Washington, D.C. – The International Monetary Fund (IMF) has revised down Nigeria’s economic growth projection for 2023 by 0.3 percentage points to 2.9%, primarily citing weaker oil and gas production as a contributing factor. This adjustment was revealed in the IMF’s latest World Economic Outlook report, titled ‘Navigating Global Divergences,’ released on Tuesday.
In its previous projection in July, the IMF had anticipated Nigeria’s economy to grow by 3.2% in 2023 but expressed concerns that growth could be hampered by security issues affecting the oil sector.

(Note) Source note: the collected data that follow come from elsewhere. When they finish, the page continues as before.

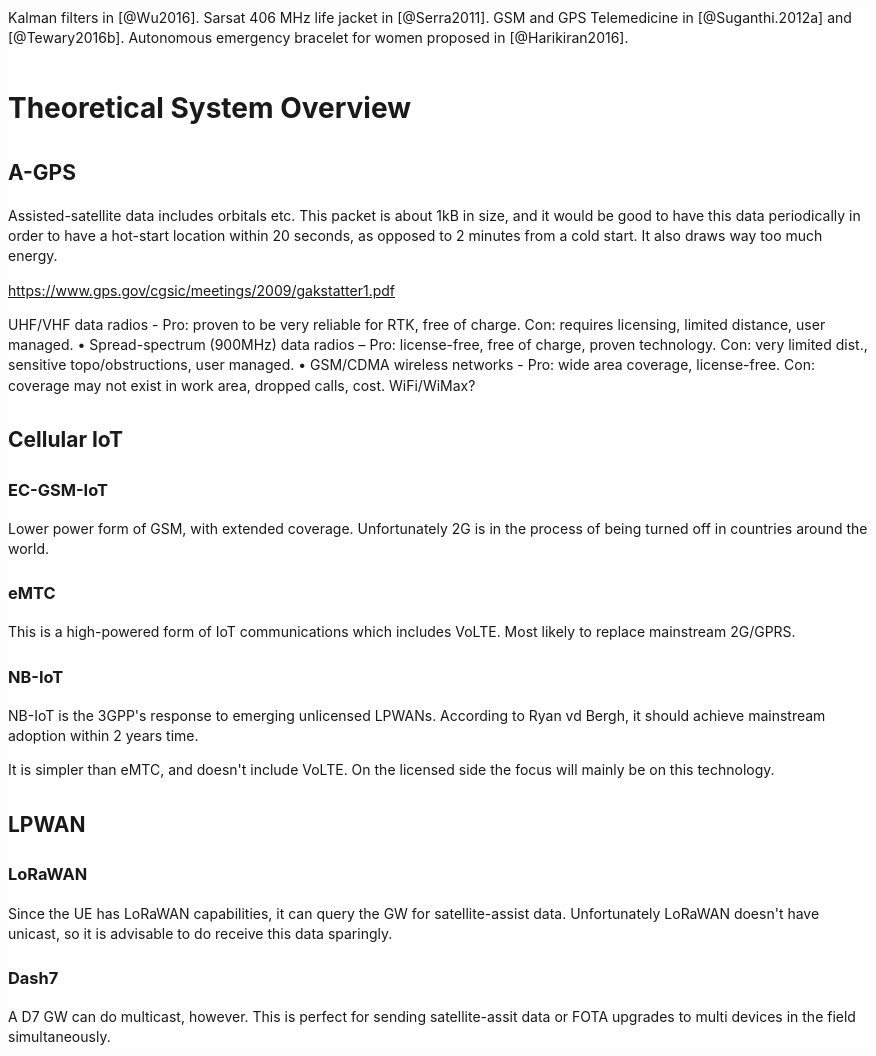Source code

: Kalman filters in [@Wu2016]. Sarsat 406 MHz life jacket in [@Serra2011]. GSM and GPS Telemedicine in [@Suganthi.2012a] and [@Tewary2016b]. Autonomous emergency bracelet for women proposed in [@Harikiran2016]. 

# Theoretical System Overview

## A-GPS

Assisted-satellite data includes orbitals etc. This packet is about 1kB in size, and it would be good to have this data periodically in order to have a hot-start location within 20 seconds, as opposed to 2 minutes from a cold start. It also draws way too much energy.

https://www.gps.gov/cgsic/meetings/2009/gakstatter1.pdf

UHF/VHF data radios - Pro: proven to be very reliable for RTK, free of charge. Con: requires licensing, limited distance, user managed. • Spread-spectrum (900MHz) data radios – Pro: license-free, free of charge, proven technology. Con: very limited dist., sensitive topo/obstructions, user managed. • GSM/CDMA wireless networks - Pro: wide area coverage, license-free. Con: coverage may not exist in work area, dropped calls, cost. WiFi/WiMax?

## Cellular IoT

### EC-GSM-IoT

Lower power form of GSM, with extended coverage. Unfortunately 2G is in the process of being turned off in countries around the world.

### eMTC

This is a high-powered form of IoT communications which includes VoLTE. Most likely to replace mainstream 2G/GPRS.

### NB-IoT

NB-IoT is the 3GPP's response to emerging unlicensed LPWANs. According to Ryan vd Bergh, it should achieve mainstream adoption within 2 years time.

It is simpler than eMTC, and doesn't include VoLTE. On the licensed side the focus will mainly be on this technology.

## LPWAN

### LoRaWAN

Since the UE has LoRaWAN capabilities, it can query the GW for satellite-assist data. Unfortunately LoRaWAN doesn't have unicast, so it is advisable to do receive this data sparingly.

### Dash7

A D7 GW can do multicast, however. This is perfect for sending satellite-assit data or FOTA upgrades to multi devices in the field simultaneously.


[^inTheWorldToo]: Although the system is aimed for South Africa, it can be used world-wide.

Explaining the rationale behind the revised forecast for Nigeria, the IMF stated, “Growth in Nigeria is projected to decline from 3.3% in 2022 to 2.9% in 2023 and 3.1% in 2024, with negative effects of high inflation on consumption taking hold. The forecast for 2023 is revised downward by 0.3 percentage point, reflecting weaker oil and gas production than expected, partially as a result of maintenance work.”
According to the National Bureau of Statistics, Nigeria’s GDP grew by 2.51% in the second quarter of 2023.

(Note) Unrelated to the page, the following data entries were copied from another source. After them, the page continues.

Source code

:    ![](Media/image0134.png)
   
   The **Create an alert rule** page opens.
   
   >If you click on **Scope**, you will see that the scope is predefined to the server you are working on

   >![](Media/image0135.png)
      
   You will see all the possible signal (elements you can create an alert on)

The IMF also noted that growth in the sub-Saharan African region is expected to decrease to 3.3% in 2023 due to worsening weather shocks, a global economic slowdown, and domestic supply challenges. However, it anticipates a gradual recovery, with growth reaching 4.0% in 2024, although this would still be below the region’s historical average of 4.8%.
On a global scale, the IMF predicts a slowdown in economic growth from 3.5% in 2022 to 3.0% in 2023 and further to 2.9% in 2024, significantly below the historical average of 3.8% (2000–19). It attributes this decline to policy tightening impacting advanced economies and a modest decrease in growth for emerging market and developing economies, dropping from 4.1% in 2022 to 4.0% in both 2023 and 2024.
Furthermore, the IMF expects global inflation, which has been on the rise, to fall from 8.7% in 2022 to 6.9% in 2023 and further to 5.8% in 2024.